CUFE-BS Academic Seminar: How to Turn Crises into Opportunities? The Role of Entrepreneur Overconfidence

Date: 2025-06-24    ClickTimes:


Time: 11:00-13:00, 30 June 2025

Speaker: Dr. Xi Chen received her PhD in management from the Stern School of Business, New York University. She is an Assistant Professor in the Department of Management and Organizations at the School of Business, MacEwan University, and will soon join the University of Guelph. Her research focuses on how entrepreneurs and employees construct and adapt to change, with particular attention to the role of identity and self-perception. Her work has been published in Entrepreneurship Theory and Practice, Journal of Business Research, and Management and Organization Review.

Abstract:

Crises such as pandemics or wars bring deep uncertainty to entrepreneurs. Prior research has mainly found that uncertainty has a negative effect on entrepreneurial activity. This paper examines whether crisis-induced uncertainty can positively affect entrepreneurial intentions through overconfidence. The authors argue that uncertainty and difficulty in predicting world developments during crises create cognitive dissonance among entrepreneurs, which may increase confidence in their own knowledge and lead to overconfidence.
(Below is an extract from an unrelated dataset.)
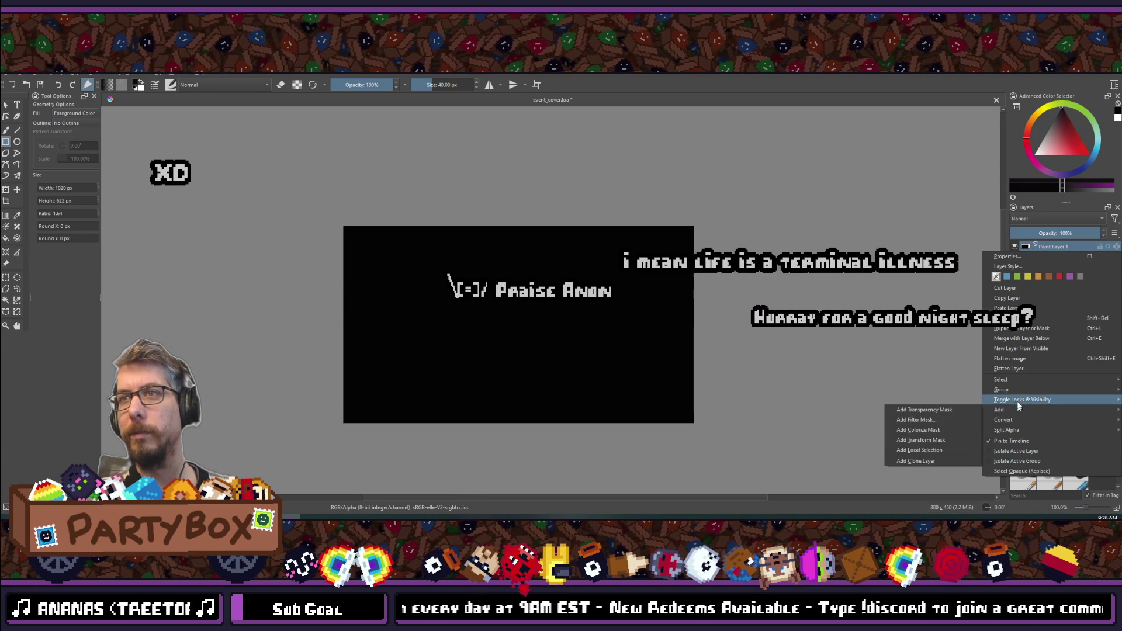
mouse_move(1017, 381)
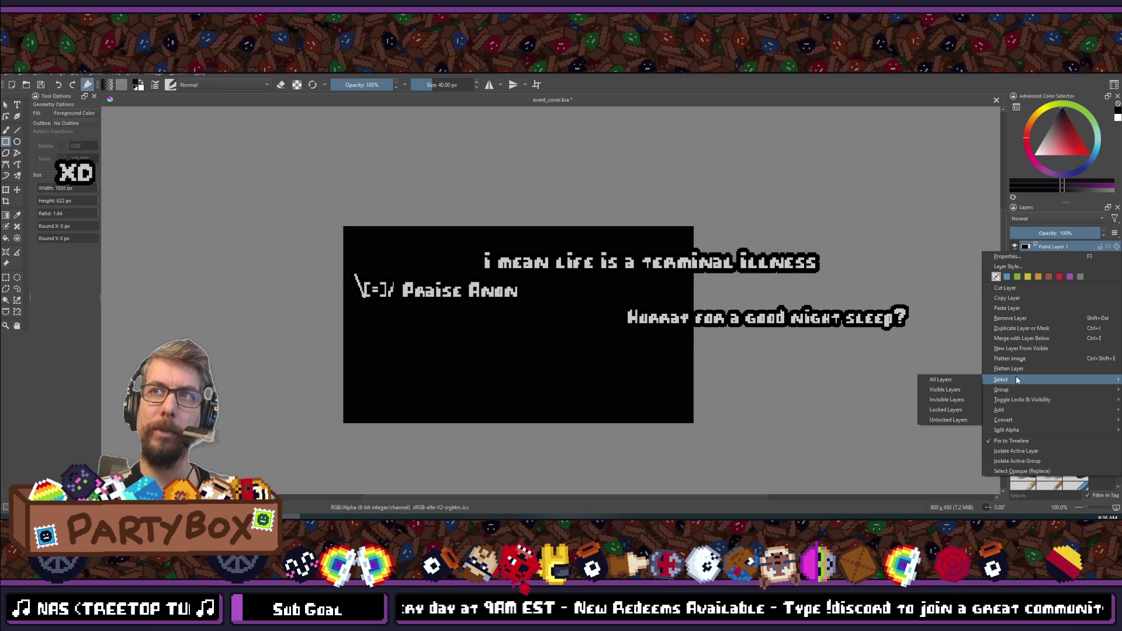
click(910, 239)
An experiment with 106 entrepreneurs in Greater China during the COVID-19 pandemic and a survey of 224 entrepreneurs in Eastern Europe both show that uncertainty intensifies overconfidence, which is further associated with intentions to continue existing businesses and enter new businesses. In addition, a difference-in-differences analysis of 40,320 business-entry actions by 1,671 new ventures before and after the pandemic shows that these firms were more likely to enter unrelated business domains after the pandemic. The study offers important implications for understanding the contextual antecedents of overconfidence and how overconfidence operates in response to crisis-induced uncertainty.